We went over the homework exercise that was given to prove the lemma:
Let G be a context free grammar with rules of the form:
S --> 0
S --> 1
S --> empty string
S --> 0S0
S --> 1S1
Then every string w in L(G) is a palindrome.
We did the proof taking special care to highlight each step of an induction proof and why those steps were important.
The first thing to do was to state clearly that this was to be an induction proof and what the induction was to be over. In this case we chose to do the induction on the length of derivations in G that led to strings in L(G).
We then had to prove a base case that showed that for all derivations of length 1 in G leading to a string w in L(G), w was a palindrome.
Next, we had to state an induction hypothesis. Our induction hypothesis stated that for every derivation of length i in G leading to a string w in L(G), w was a palindrome, where 1 <= i <= k.
Finally, we had to prove the induction step. That is, we had to prove that every derivation of length k+1 leading to a string w in L(G) was a palindrome. If this proof really does require induction, then the induction step must have a statement somewhere in it similar to "by the induction hypothesis we know that for all derivations of length k of a string w in L(G), w is a palindrome," and use this fact to prove that the same result holds true for derivations of length k+1. In our case we broke an arbitrary k+1 step derivation into the two cases:
1
k
S ===> 0S0 ===> 0x0
1
k
S ===> 1S1 ===> 1x1
and noted that by the induction hypotheses, since x is derived from S in both cases by a k-step derivation we know by the induction hypothesis that x is a palindrome, and therefore that the k+1 step derivation leading either to 0x0 or 1x1 must also be a palindrome.
Problem Reductions
We spent the rest of the class discussing how one would prove that a problem is unsolvable, that is, that there exists no Turing machine that is a decider for that problem.
The first thing is to recognize that undecidable problems must exist, because the set of all Turing machines is countable whereas the set of all decision problems (i.e., languages) is uncountable. That is, there are more problems than there are Turing machines, which can be shown by a diagonalization proof.
The second thing to do is to actually demonstrate an undecidable problem. This must be done from first principles. That is, one must somehow select a problem and then show that no Turing machine can exist to solve this problem. In Sipser, the first undecidable problem demonstrated is ATM. This is done in a fashion similar to diagonalization.

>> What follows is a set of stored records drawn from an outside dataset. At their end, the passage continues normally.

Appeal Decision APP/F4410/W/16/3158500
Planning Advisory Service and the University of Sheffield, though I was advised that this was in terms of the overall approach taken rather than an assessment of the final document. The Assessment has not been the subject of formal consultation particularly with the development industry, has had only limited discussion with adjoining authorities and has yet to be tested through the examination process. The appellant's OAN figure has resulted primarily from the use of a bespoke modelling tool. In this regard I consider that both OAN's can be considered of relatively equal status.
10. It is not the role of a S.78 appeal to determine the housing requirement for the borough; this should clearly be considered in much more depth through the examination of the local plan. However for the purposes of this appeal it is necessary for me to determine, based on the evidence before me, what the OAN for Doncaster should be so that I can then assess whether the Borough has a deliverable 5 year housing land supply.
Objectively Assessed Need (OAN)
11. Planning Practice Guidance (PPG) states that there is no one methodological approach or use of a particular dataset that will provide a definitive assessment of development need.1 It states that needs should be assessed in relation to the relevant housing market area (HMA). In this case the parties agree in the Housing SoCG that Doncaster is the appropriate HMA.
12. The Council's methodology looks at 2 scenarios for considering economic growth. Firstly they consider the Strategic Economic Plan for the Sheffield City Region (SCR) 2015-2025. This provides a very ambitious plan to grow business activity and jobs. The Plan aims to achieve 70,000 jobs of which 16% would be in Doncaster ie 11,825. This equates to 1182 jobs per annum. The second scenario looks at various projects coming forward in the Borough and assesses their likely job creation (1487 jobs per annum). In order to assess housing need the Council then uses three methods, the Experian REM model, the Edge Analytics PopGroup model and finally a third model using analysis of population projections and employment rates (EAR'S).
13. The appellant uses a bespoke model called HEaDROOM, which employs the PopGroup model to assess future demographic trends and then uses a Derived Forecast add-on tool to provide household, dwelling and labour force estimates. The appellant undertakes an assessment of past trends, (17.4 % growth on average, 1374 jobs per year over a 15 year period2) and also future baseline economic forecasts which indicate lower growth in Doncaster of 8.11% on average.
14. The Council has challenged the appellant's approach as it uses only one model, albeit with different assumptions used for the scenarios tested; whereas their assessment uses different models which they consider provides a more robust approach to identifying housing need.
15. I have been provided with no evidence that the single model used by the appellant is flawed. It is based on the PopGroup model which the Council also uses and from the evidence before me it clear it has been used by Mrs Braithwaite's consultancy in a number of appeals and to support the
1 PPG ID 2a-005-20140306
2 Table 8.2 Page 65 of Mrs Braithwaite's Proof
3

The third thing is to recognize that new problems that are suspected to be unsolvable can now be shown to be unsolvable by reducing a known undecidable problem to this new problem.
We spent some time understanding what reducibility means. It is a process by which one problem A can be solved by using a solution to a second problem, B. Somehow, we can modify or otherwise embed the solution to B into a new solution (Turing machine) in such a way that A can be solved. Therefore, to show that a new problem B is undecidable, we assume that it is decidable and then show that we can use an assumed Turing machine to decide B to buld a new Turing machine to decide a known undecidable problem A. Every step in our construction of this hypothetical machine must be doable and correct. Thus, when the contradiction is reached that we have just constructed a new Turing machine that decides a known undecidable problem, the only thing that can be wrong is that our assumption that a Turing machine exists that solves B was wrong: no such Turing machine exists.